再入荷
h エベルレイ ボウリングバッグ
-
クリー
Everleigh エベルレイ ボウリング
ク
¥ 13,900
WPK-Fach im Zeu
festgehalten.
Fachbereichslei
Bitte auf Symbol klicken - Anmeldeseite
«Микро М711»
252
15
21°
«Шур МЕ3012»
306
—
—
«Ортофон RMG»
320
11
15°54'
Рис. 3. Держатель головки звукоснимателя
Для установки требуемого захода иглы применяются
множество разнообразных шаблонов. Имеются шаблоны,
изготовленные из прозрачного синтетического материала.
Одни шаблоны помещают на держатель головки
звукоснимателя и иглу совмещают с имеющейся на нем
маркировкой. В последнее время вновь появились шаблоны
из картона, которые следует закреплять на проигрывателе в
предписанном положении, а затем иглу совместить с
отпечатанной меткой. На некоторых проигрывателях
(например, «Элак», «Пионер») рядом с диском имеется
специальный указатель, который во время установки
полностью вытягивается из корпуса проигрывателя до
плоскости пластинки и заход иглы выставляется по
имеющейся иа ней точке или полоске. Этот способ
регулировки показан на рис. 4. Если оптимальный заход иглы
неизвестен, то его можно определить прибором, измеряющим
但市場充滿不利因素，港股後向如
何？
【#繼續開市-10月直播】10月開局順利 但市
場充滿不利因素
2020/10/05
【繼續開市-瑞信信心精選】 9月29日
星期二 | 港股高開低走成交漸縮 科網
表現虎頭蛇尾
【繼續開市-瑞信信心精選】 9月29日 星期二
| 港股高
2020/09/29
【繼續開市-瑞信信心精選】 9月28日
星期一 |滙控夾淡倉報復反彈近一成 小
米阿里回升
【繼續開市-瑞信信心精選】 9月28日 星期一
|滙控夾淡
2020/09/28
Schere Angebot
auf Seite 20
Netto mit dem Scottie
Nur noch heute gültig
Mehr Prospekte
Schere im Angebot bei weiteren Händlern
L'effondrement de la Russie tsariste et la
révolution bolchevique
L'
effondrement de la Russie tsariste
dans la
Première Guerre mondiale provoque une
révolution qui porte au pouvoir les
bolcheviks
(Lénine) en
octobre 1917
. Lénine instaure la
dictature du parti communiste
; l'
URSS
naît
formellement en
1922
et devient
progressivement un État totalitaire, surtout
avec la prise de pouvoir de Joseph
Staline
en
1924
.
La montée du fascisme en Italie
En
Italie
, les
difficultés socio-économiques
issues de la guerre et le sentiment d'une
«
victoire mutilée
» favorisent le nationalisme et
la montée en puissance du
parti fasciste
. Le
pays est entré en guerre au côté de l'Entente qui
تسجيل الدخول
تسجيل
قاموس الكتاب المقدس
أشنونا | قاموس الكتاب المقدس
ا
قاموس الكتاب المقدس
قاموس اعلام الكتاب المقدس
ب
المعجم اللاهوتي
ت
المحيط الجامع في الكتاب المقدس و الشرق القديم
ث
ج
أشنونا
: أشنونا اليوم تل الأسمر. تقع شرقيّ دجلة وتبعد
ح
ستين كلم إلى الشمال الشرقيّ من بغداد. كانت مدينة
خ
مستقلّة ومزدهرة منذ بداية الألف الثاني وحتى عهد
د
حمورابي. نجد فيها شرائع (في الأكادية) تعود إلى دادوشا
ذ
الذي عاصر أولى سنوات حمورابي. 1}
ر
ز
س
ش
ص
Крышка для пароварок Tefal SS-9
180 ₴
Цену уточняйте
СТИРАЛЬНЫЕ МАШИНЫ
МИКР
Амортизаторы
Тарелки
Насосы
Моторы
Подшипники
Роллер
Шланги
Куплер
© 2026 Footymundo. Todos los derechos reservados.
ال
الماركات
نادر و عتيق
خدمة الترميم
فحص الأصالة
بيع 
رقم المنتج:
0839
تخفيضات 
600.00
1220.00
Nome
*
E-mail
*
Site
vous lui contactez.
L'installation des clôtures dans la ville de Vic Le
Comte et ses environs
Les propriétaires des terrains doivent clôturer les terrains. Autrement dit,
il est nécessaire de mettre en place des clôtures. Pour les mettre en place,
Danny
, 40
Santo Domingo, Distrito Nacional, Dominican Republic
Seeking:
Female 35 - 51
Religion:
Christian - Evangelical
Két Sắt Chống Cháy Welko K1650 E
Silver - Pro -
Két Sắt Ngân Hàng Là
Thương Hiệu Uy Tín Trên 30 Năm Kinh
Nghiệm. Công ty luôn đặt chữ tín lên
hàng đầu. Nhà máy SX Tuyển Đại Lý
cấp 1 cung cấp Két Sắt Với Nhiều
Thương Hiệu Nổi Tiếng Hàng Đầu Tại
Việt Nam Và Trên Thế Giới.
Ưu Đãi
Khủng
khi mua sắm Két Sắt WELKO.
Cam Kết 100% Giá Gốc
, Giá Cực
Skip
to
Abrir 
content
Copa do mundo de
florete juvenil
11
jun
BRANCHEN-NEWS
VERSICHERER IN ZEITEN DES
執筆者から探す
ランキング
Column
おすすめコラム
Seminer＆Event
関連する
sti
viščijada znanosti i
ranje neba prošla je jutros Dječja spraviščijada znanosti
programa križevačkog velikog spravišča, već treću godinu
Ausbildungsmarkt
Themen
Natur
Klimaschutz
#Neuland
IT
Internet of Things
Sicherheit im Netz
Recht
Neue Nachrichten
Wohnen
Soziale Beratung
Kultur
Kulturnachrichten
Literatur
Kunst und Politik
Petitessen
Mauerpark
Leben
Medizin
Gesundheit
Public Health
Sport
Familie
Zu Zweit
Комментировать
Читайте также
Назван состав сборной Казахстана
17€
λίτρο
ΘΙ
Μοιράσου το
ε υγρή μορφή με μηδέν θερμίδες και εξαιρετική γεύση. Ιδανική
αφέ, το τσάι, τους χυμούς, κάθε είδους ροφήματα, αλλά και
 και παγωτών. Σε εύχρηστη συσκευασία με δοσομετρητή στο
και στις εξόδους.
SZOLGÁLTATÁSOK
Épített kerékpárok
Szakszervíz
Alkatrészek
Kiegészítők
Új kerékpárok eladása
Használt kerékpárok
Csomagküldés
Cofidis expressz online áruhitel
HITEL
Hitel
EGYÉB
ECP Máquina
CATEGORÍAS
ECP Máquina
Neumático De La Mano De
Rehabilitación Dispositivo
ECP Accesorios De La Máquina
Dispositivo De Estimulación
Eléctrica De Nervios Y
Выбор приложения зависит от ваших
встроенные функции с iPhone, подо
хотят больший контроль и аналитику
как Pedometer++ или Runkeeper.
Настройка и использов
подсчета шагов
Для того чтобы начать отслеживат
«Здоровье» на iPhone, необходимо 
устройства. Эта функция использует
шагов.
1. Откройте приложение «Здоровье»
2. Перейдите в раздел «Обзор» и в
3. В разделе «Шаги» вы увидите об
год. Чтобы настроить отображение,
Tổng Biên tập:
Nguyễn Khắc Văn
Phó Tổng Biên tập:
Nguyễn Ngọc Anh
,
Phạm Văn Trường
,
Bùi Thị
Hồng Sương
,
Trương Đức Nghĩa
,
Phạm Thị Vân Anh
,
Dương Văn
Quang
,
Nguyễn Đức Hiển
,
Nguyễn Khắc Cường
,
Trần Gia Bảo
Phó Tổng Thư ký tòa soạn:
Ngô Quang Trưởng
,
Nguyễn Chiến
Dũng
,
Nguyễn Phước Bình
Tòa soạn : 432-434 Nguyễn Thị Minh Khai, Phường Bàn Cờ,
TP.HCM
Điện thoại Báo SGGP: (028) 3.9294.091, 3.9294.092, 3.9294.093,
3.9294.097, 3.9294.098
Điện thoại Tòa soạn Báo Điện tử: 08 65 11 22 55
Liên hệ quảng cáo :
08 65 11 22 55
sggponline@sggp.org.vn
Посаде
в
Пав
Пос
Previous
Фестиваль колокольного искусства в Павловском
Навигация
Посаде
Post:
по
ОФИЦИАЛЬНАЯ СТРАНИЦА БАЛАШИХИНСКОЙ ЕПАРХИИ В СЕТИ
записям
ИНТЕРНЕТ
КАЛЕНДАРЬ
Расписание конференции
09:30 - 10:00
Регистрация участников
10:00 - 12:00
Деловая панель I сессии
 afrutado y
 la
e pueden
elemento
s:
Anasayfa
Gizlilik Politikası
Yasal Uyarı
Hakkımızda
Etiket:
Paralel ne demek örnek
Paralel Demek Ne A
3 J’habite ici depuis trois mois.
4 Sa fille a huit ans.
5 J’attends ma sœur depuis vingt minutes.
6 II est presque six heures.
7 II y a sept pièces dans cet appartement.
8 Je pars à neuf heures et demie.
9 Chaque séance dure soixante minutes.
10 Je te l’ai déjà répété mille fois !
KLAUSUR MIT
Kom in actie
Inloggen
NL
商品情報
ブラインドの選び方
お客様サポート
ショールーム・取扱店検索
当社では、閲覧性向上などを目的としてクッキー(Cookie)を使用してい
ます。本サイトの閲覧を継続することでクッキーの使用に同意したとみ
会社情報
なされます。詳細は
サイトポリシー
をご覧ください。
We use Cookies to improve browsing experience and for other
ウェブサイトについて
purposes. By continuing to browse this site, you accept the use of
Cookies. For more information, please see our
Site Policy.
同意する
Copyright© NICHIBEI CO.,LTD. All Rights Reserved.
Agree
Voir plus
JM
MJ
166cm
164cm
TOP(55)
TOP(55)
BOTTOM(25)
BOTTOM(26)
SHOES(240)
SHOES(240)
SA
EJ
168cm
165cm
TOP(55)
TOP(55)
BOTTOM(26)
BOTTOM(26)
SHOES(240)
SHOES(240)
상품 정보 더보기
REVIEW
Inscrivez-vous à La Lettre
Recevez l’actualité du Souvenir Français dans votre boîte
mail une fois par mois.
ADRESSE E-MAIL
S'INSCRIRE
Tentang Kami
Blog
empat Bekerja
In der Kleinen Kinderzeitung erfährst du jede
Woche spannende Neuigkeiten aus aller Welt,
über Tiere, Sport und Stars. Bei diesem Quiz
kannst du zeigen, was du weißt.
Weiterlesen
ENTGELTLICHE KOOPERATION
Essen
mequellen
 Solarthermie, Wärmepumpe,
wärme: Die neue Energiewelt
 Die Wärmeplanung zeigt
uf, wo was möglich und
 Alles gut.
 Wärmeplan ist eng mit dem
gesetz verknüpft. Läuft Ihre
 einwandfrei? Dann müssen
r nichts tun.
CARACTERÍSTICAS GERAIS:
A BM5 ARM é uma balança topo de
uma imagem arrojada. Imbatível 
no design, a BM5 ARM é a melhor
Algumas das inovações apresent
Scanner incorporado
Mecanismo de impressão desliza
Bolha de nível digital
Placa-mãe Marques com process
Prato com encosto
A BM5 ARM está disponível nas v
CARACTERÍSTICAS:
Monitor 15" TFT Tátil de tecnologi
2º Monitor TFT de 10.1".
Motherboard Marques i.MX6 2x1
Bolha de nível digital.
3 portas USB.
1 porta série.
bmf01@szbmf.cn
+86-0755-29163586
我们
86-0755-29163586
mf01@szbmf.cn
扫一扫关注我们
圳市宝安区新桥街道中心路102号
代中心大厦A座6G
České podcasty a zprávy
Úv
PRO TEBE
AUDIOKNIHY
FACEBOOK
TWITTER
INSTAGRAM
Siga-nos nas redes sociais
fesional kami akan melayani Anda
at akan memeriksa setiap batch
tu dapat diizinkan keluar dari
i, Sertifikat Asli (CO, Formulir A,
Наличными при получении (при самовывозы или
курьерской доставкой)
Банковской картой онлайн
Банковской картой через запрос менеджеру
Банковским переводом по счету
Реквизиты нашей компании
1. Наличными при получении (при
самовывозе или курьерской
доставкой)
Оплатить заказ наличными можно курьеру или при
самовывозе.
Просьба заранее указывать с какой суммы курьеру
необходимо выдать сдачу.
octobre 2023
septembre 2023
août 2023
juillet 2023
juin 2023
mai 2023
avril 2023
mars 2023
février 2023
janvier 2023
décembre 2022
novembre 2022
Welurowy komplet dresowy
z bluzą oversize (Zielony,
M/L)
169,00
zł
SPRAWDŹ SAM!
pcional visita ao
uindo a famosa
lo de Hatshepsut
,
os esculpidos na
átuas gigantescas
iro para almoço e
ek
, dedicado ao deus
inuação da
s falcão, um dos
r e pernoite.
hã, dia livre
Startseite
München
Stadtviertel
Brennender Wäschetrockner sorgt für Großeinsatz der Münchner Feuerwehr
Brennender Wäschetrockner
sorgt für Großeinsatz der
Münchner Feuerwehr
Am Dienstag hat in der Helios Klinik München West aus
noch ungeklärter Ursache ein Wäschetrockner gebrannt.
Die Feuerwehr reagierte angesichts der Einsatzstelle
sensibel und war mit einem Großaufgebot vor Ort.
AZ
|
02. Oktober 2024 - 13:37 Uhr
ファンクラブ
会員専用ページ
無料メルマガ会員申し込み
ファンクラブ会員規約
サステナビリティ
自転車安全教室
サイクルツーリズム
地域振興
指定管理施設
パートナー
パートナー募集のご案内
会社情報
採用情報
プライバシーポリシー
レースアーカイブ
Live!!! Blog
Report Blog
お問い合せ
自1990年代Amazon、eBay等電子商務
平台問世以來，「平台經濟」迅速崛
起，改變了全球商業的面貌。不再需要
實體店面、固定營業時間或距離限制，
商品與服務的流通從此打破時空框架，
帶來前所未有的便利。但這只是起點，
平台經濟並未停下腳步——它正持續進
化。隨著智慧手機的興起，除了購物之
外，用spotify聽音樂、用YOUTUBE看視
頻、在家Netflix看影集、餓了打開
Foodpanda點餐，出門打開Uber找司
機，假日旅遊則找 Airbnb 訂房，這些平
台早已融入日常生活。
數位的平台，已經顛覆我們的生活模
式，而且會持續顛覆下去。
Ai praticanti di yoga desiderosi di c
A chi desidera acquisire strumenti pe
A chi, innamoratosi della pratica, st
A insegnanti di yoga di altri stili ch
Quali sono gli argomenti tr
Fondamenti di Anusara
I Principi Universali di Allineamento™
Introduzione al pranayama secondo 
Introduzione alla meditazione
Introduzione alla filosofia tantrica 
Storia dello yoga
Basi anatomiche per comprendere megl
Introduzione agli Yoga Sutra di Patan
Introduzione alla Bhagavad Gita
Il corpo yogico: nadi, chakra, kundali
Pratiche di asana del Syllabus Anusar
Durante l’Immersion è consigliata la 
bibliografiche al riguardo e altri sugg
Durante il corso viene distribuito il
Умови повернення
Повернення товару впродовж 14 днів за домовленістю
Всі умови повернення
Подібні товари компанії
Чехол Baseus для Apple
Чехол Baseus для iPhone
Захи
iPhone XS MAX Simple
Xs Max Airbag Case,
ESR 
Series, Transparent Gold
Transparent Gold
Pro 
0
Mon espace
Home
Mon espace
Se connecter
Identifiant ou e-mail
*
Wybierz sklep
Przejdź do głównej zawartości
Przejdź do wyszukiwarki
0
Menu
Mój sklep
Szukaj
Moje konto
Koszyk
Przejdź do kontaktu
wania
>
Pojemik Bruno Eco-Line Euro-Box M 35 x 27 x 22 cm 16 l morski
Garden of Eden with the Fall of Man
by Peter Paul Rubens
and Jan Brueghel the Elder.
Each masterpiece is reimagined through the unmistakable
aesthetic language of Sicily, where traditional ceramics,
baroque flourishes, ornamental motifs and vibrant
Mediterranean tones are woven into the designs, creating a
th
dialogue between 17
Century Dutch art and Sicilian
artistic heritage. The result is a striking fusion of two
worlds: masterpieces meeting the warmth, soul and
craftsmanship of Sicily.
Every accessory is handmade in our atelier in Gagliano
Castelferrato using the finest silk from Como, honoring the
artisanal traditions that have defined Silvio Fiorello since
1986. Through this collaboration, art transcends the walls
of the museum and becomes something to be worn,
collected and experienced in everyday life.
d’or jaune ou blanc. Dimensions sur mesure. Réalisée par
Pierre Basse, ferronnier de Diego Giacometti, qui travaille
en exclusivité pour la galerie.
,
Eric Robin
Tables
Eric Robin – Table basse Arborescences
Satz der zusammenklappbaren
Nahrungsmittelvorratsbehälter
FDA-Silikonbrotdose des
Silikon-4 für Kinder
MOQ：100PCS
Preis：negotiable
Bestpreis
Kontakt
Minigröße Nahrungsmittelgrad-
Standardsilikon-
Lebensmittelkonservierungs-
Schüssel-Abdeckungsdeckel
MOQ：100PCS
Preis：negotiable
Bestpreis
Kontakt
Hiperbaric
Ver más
★ ★ ★ ★
Your instructions: Return, word for word, every line of the rows above from the very first line up to and including the line containing "с диском имеется".

Solution below:
再入荷
h エベルレイ ボウリングバッグ
-
クリー
Everleigh エベルレイ ボウリング
ク
¥ 13,900
WPK-Fach im Zeu
festgehalten.
Fachbereichslei
Bitte auf Symbol klicken - Anmeldeseite
«Микро М711»
252
15
21°
«Шур МЕ3012»
306
—
—
«Ортофон RMG»
320
11
15°54'
Рис. 3. Держатель головки звукоснимателя
Для установки требуемого захода иглы применяются
множество разнообразных шаблонов. Имеются шаблоны,
изготовленные из прозрачного синтетического материала.
Одни шаблоны помещают на держатель головки
звукоснимателя и иглу совмещают с имеющейся на нем
маркировкой. В последнее время вновь появились шаблоны
из картона, которые следует закреплять на проигрывателе в
предписанном положении, а затем иглу совместить с
отпечатанной меткой. На некоторых проигрывателях
(например, «Элак», «Пионер») рядом с диском имеется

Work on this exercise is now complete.